Collected data:
---------------
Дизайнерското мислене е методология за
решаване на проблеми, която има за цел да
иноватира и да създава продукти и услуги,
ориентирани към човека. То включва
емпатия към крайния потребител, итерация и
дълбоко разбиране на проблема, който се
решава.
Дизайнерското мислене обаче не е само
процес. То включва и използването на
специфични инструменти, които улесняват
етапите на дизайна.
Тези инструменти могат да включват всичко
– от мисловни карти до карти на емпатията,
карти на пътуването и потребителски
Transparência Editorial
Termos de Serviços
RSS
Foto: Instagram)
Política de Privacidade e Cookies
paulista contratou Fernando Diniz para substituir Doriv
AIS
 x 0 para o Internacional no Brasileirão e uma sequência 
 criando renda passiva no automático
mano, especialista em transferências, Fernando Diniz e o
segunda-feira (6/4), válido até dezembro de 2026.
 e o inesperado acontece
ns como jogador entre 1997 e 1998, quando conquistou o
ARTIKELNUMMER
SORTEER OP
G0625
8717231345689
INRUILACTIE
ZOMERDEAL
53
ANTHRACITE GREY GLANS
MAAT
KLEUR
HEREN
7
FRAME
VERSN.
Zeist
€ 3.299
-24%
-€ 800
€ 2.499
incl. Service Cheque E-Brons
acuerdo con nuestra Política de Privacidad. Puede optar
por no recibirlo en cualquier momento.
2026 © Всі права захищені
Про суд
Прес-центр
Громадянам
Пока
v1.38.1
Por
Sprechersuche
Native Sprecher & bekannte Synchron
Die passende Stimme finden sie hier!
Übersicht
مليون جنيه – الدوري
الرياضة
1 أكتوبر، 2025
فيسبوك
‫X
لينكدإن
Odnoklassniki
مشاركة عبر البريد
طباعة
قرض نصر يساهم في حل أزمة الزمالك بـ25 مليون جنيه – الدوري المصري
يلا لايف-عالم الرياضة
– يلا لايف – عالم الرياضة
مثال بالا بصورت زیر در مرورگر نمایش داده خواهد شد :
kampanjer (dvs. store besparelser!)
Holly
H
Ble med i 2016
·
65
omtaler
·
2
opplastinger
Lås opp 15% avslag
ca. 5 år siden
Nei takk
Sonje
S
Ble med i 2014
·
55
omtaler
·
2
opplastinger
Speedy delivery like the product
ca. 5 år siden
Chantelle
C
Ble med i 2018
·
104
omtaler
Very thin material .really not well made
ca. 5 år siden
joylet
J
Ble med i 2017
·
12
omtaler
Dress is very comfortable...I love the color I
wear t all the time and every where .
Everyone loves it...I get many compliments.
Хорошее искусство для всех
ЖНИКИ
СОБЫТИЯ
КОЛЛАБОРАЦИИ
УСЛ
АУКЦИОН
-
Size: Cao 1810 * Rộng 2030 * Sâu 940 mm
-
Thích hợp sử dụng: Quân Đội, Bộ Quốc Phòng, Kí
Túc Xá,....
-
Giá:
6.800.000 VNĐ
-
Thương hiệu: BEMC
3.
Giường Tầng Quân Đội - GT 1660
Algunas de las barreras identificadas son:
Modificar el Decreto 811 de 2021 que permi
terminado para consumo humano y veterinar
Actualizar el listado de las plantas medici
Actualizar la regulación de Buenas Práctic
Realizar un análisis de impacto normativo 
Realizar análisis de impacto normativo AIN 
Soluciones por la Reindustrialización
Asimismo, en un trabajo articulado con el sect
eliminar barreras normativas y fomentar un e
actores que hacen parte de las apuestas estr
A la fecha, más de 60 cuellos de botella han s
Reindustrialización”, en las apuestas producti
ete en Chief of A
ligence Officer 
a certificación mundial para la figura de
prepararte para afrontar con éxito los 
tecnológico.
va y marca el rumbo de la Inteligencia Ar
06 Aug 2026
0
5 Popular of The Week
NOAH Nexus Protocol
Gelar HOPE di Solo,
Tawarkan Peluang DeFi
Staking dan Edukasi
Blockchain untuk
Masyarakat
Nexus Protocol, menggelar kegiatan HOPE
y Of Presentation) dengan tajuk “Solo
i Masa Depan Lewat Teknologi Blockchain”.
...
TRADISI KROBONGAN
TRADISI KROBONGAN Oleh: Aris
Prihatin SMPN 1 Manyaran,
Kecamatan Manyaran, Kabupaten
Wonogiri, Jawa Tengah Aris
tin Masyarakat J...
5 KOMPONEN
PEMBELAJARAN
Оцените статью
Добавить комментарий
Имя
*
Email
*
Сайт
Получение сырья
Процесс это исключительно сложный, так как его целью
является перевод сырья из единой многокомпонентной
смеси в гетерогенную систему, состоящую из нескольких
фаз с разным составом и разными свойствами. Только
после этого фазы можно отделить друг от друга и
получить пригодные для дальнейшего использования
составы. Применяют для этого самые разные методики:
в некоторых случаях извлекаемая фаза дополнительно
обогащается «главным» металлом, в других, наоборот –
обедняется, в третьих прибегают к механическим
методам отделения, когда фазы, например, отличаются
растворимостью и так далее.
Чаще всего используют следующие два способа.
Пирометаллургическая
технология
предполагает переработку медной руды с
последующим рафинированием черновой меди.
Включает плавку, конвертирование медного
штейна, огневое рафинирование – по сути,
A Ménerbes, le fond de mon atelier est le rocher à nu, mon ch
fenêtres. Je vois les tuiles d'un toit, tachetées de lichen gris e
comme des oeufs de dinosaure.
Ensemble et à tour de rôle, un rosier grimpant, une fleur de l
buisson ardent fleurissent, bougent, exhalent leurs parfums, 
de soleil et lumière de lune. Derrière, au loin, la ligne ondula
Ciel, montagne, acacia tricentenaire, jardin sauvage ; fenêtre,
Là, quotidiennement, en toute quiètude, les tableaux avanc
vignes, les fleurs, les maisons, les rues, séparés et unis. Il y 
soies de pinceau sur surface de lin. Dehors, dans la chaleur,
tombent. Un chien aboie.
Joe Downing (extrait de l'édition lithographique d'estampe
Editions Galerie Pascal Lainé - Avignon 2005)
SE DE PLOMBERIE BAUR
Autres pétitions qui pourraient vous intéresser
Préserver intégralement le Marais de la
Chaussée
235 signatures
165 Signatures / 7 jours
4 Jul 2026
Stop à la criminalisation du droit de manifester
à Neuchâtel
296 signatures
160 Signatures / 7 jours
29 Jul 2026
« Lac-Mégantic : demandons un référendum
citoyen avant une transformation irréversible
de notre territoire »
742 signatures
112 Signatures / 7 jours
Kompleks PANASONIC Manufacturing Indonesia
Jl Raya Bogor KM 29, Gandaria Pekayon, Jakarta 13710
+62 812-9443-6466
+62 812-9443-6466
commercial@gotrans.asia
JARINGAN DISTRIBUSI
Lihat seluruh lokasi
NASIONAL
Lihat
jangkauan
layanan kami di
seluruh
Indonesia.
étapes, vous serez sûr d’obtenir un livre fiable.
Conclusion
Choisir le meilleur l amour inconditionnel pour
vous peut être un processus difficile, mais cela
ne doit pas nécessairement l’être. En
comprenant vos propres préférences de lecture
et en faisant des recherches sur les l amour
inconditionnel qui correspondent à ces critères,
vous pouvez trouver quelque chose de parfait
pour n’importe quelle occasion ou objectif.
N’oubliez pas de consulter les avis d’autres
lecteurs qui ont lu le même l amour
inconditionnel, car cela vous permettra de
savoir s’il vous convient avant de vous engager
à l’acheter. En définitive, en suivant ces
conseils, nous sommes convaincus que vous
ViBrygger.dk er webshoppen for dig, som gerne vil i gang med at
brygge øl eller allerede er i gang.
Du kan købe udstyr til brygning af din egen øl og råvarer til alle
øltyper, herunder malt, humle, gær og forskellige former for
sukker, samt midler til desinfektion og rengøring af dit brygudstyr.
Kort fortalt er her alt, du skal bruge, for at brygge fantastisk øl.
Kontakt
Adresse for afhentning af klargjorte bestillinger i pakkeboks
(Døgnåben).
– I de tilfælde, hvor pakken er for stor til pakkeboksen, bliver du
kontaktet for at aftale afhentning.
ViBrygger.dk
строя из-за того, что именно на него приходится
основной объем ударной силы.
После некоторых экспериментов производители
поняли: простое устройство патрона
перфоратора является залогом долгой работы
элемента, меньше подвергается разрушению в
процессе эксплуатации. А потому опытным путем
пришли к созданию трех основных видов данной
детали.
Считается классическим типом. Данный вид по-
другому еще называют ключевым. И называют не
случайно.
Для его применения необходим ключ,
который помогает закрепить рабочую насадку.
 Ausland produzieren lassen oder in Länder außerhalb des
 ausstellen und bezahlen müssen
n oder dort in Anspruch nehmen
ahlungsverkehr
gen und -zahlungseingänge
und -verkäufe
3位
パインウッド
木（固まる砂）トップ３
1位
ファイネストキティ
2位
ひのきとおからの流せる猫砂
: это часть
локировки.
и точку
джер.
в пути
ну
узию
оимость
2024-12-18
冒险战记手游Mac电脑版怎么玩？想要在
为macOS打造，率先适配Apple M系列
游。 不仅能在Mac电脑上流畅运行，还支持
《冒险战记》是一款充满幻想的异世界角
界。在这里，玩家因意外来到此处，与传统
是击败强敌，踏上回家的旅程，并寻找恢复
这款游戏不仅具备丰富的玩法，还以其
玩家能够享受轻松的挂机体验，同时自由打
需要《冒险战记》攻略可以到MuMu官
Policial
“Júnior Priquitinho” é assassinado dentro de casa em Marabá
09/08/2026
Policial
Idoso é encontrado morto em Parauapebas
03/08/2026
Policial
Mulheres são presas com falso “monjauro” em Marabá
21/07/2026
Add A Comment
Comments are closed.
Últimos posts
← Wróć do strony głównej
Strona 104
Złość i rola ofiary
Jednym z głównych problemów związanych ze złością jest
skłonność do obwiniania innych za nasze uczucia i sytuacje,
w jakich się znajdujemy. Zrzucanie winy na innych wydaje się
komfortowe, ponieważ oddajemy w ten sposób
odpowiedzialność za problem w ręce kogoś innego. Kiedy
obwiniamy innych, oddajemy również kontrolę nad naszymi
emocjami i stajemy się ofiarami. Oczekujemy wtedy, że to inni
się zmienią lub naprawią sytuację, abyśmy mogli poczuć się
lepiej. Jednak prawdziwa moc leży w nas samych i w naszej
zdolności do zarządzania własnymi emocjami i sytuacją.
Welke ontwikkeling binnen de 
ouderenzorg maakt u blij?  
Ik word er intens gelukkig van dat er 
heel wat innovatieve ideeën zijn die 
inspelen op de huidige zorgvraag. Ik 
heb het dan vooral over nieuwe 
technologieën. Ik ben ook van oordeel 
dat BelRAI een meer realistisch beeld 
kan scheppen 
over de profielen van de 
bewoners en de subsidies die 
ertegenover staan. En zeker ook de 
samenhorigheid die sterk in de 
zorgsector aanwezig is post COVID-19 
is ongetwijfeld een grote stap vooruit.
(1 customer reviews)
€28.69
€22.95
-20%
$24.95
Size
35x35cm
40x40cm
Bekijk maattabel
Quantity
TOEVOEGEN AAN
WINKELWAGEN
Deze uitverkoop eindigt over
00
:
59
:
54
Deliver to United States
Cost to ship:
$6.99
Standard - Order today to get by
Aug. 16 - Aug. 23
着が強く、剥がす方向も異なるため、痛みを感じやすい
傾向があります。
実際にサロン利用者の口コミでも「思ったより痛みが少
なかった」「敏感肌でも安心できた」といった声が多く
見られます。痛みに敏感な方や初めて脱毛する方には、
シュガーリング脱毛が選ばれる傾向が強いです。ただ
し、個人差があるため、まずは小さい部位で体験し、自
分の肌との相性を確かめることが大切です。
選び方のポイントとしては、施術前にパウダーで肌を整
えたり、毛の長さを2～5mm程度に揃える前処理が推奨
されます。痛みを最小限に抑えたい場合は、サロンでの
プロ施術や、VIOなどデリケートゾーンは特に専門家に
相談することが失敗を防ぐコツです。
---------------
Above this instruction are the records; retype exactly the lines from the one containing "gen und -zahlungseingänge" up to and including the one containing "WINKELWAGEN".

WRITTEN SOLUTION:
gen und -zahlungseingänge
und -verkäufe
3位
パインウッド
木（固まる砂）トップ３
1位
ファイネストキティ
2位
ひのきとおからの流せる猫砂
: это часть
локировки.
и точку
джер.
в пути
ну
узию
оимость
2024-12-18
冒险战记手游Mac电脑版怎么玩？想要在
为macOS打造，率先适配Apple M系列
游。 不仅能在Mac电脑上流畅运行，还支持
《冒险战记》是一款充满幻想的异世界角
界。在这里，玩家因意外来到此处，与传统
是击败强敌，踏上回家的旅程，并寻找恢复
这款游戏不仅具备丰富的玩法，还以其
玩家能够享受轻松的挂机体验，同时自由打
需要《冒险战记》攻略可以到MuMu官
Policial
“Júnior Priquitinho” é assassinado dentro de casa em Marabá
09/08/2026
Policial
Idoso é encontrado morto em Parauapebas
03/08/2026
Policial
Mulheres são presas com falso “monjauro” em Marabá
21/07/2026
Add A Comment
Comments are closed.
Últimos posts
← Wróć do strony głównej
Strona 104
Złość i rola ofiary
Jednym z głównych problemów związanych ze złością jest
skłonność do obwiniania innych za nasze uczucia i sytuacje,
w jakich się znajdujemy. Zrzucanie winy na innych wydaje się
komfortowe, ponieważ oddajemy w ten sposób
odpowiedzialność za problem w ręce kogoś innego. Kiedy
obwiniamy innych, oddajemy również kontrolę nad naszymi
emocjami i stajemy się ofiarami. Oczekujemy wtedy, że to inni
się zmienią lub naprawią sytuację, abyśmy mogli poczuć się
lepiej. Jednak prawdziwa moc leży w nas samych i w naszej
zdolności do zarządzania własnymi emocjami i sytuacją.
Welke ontwikkeling binnen de 
ouderenzorg maakt u blij?  
Ik word er intens gelukkig van dat er 
heel wat innovatieve ideeën zijn die 
inspelen op de huidige zorgvraag. Ik 
heb het dan vooral over nieuwe 
technologieën. Ik ben ook van oordeel 
dat BelRAI een meer realistisch beeld 
kan scheppen 
over de profielen van de 
bewoners en de subsidies die 
ertegenover staan. En zeker ook de 
samenhorigheid die sterk in de 
zorgsector aanwezig is post COVID-19 
is ongetwijfeld een grote stap vooruit.
(1 customer reviews)
€28.69
€22.95
-20%
$24.95
Size
35x35cm
40x40cm
Bekijk maattabel
Quantity
TOEVOEGEN AAN
WINKELWAGEN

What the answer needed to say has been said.